Re: [PATCH 1/2] Allow a kthread to declare that it calls task_work_run()

"NeilBrown" <neilb@xxxxxxx> · Wed, 06 Dec 2023 10:23:37 +1100

On Wed, 06 Dec 2023, NeilBrown wrote:
> On Wed, 06 Dec 2023, Jens Axboe wrote:
> > On 12/5/23 2:58 PM, Jens Axboe wrote:
> > > On 12/5/23 2:28 PM, NeilBrown wrote:
> > >> On Tue, 05 Dec 2023, Christian Brauner wrote:
> > >>> On Mon, Dec 04, 2023 at 03:09:44PM -0700, Jens Axboe wrote:
> > >>>> On 12/4/23 2:02 PM, NeilBrown wrote:
> > >>>>> It isn't clear to me what _GPL is appropriate, but maybe the rules
> > >>>>> changed since last I looked..... are there rules?
> > >>>>>
> > >>>>> My reasoning was that the call is effectively part of the user-space
> > >>>>> ABI.  A user-space process can call this trivially by invoking any
> > >>>>> system call.  The user-space ABI is explicitly a boundary which the GPL
> > >>>>> does not cross.  So it doesn't seem appropriate to prevent non-GPL
> > >>>>> kernel code from doing something that non-GPL user-space code can
> > >>>>> trivially do.
> > >>>>
> > >>>> By that reasoning, basically everything in the kernel should be non-GPL
> > >>>> marked. And while task_work can get used by the application, it happens
> > >>>> only indirectly or implicitly. So I don't think this reasoning is sound
> > >>>> at all, it's not an exported ABI or API by itself.
> > >>>>
> > >>>> For me, the more core of an export it is, the stronger the reason it
> > >>>> should be GPL. FWIW, I don't think exporting task_work functionality is
> > > 
> > >>>
> > >>> Yeah, I'm not too fond of that part as well. I don't think we want to
> > >>> give modules the ability to mess with task work.

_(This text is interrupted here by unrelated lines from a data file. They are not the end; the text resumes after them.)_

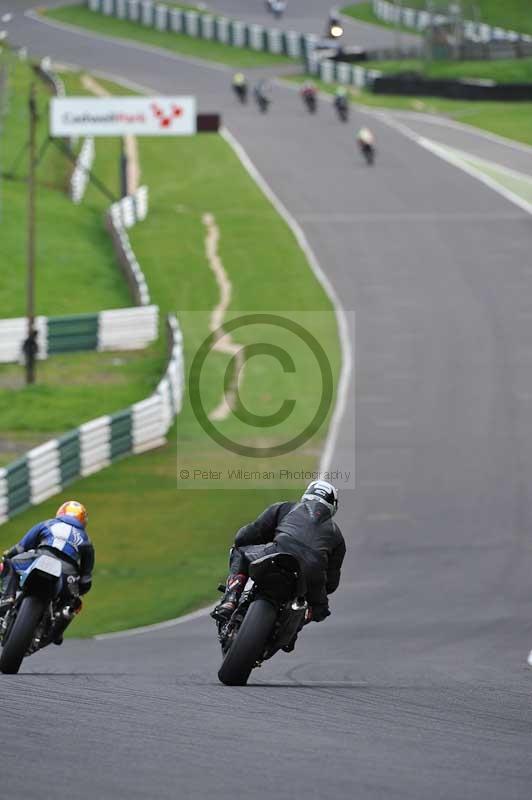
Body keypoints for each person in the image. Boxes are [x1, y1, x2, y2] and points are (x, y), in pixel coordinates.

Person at [212, 480, 346, 624]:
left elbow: (243, 537)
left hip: (279, 551)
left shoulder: (286, 507)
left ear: (307, 494)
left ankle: (230, 599)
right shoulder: (337, 535)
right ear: (333, 506)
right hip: (313, 573)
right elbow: (331, 583)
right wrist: (318, 597)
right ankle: (294, 627)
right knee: (319, 611)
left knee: (239, 551)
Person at [0, 500, 95, 643]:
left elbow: (20, 547)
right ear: (83, 521)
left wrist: (7, 555)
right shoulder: (86, 540)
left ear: (60, 512)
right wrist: (80, 588)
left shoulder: (47, 524)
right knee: (74, 602)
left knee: (10, 563)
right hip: (67, 574)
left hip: (39, 558)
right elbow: (86, 577)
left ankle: (7, 598)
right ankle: (58, 627)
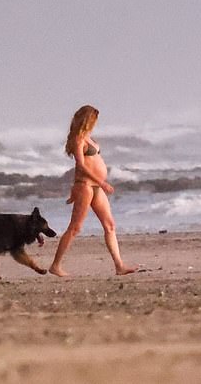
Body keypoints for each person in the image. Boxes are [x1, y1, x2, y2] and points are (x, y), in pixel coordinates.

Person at [49, 105, 137, 277]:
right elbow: (80, 165)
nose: (96, 123)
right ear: (87, 120)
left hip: (95, 187)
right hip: (86, 186)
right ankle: (55, 265)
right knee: (75, 228)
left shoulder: (89, 138)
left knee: (110, 225)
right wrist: (99, 183)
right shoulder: (78, 140)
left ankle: (119, 265)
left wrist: (100, 184)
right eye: (94, 120)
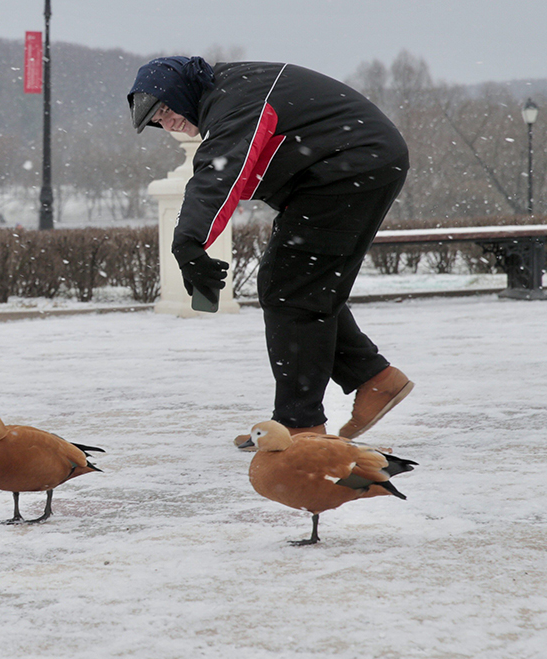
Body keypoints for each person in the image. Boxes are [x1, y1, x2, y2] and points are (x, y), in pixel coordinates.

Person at [128, 56, 414, 439]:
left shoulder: (236, 99)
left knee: (290, 291)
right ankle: (374, 380)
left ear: (182, 90)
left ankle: (300, 428)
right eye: (157, 121)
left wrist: (188, 243)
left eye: (166, 110)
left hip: (350, 169)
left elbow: (218, 172)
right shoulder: (232, 91)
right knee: (302, 287)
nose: (168, 124)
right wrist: (191, 243)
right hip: (349, 169)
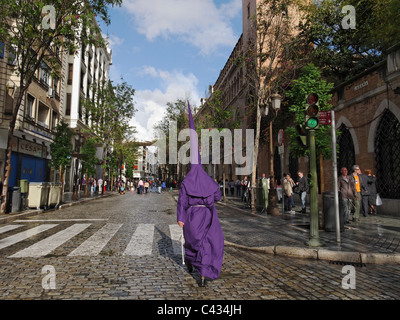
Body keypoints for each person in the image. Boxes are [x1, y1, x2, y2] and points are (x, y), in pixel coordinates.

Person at [177, 102, 224, 287]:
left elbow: (182, 202)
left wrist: (181, 218)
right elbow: (217, 197)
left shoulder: (187, 182)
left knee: (193, 242)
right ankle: (204, 274)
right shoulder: (209, 181)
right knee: (208, 244)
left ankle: (191, 262)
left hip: (191, 216)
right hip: (209, 216)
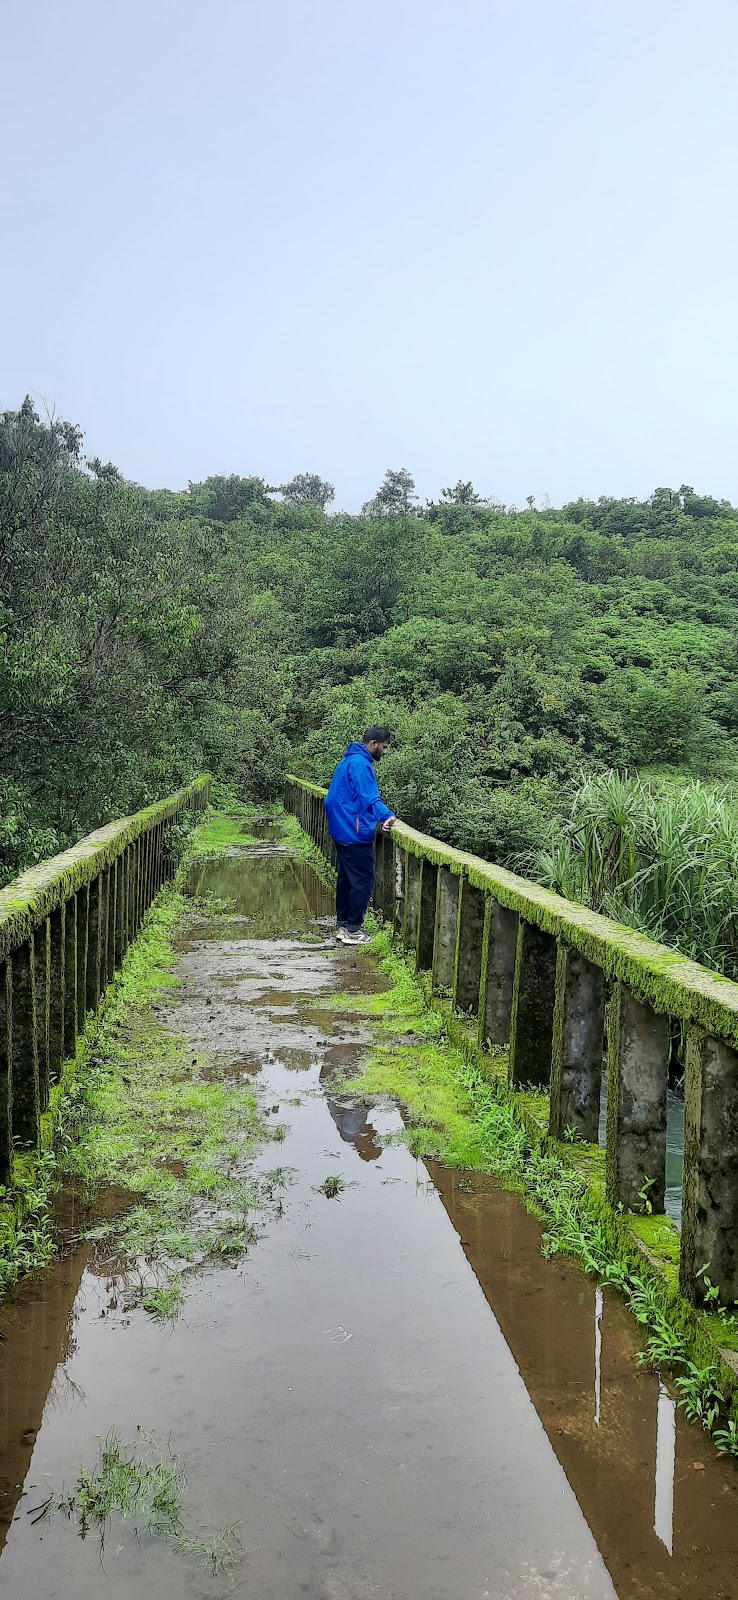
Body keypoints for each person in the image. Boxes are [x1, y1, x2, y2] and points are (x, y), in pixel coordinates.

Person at [324, 726, 397, 944]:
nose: (384, 752)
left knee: (346, 880)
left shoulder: (346, 762)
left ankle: (343, 926)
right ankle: (354, 930)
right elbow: (369, 796)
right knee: (363, 882)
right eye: (384, 747)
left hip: (342, 831)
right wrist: (386, 816)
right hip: (354, 833)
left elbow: (333, 799)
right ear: (373, 744)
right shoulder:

This is just asking for
> > >>> trouble.
> > >>>
> > >>
> > >> Ok, maybe we need to reframe the problem then.
> > >>
> > >> Currently fput(), and hence filp_close(), take control away from kernel
> > >> threads in that they cannot be sure that a "close" has actually
> > >> completed.
> > >>
> > >> This is already a problem for nfsd.  When renaming a file, nfsd needs to
> > >> ensure any cached "open" that it has on the file is closed (else when
> > >> re-exporting an NFS filesystem it can result in a silly-rename).
> > >>
> > >> nfsd currently handles this case by calling flush_delayed_fput().  I
> > >> suspect you are no more happy about exporting that than you are about
> > >> exporting task_work_run(), but this solution isn't actually 100%
> > >> reliable.  If some other thread calls flush_delayed_fput() between nfsd
> > >> calling filp_close() and that same nfsd calling flush_delayed_fput(),
> > >> then the second flush can return before the first flush (in the other
> > >> thread) completes all the work it took on.
> > >>
> > >> What we really need - both for handling renames and for avoiding
> > >> possible memory exhaustion - is for nfsd to be able to reliably wait for
> > >> any fput() that it initiated to complete.
> > >>
> > >> How would you like the VFS to provide that service?
> > > 
> > > Since task_work happens in the context of your task already, why not
> > > just have a way to get it stashed into a list when final fput is done?
> > > This avoids all of this "let's expose task_work" and using the task list
> > > for that, which seems kind of pointless as you're just going to run it
> > > later on manually anyway.
> > > 
> > > In semi pseudo code:
> > > 
> > > bool fput_put_ref(struct file *file)
> > > {
> > > 	return atomic_dec_and_test(&file->f_count);
> > > }
> > > 
> > > void fput(struct file *file)
> > > {
> > > 	if (fput_put_ref(file)) {
> > > 		...
> > > 	}
> > > }
> > > 
> > > and then your nfsd_file_free() could do:
> > > 
> > > ret = filp_flush(file, id);
> > > if (fput_put_ref(file))
> > > 	llist_add(&file->f_llist, &l->to_free_llist);
> > > 
> > > or something like that, where l->to_free_llist is where ever you'd
> > > otherwise punt the actual freeing to.
> > 
> > Should probably have the put_ref or whatever helper also init the
> > task_work, and then reuse the list in the callback_head there. Then
> > whoever flushes it has to call ->func() and avoid exposing ____fput() to
> > random users. But you get the idea.
> 
> Interesting ideas - thanks.
> 
> So maybe the new API would be
> 
>  fput_queued(struct file *f, struct llist_head *q)
> and
>  flush_fput_queue(struct llist_head *q)
> 
> with the meaning being that fput_queued() is just like fput() except
> that any file needing __fput() is added to the 'q'; and that
> flush_fput_queue() calls __fput() on any files in 'q'.
> 
> So to close a file nfsd would:
> 
>   fget(f);
>   flip_close(f);
>   fput_queued(f, &my_queue);
> 
> though possibly we could have a
>   filp_close_queued(f, q)
> as well.
> 
> I'll try that out - but am happy to hear alternate suggestions for names :-)
> 

Actually ....  I'm beginning to wonder if we should just use
__fput_sync() in nfsd.
It has a big warning about not doing that blindly, but the detail in the
warning doesn't seem to apply to nfsd...

NeilBrown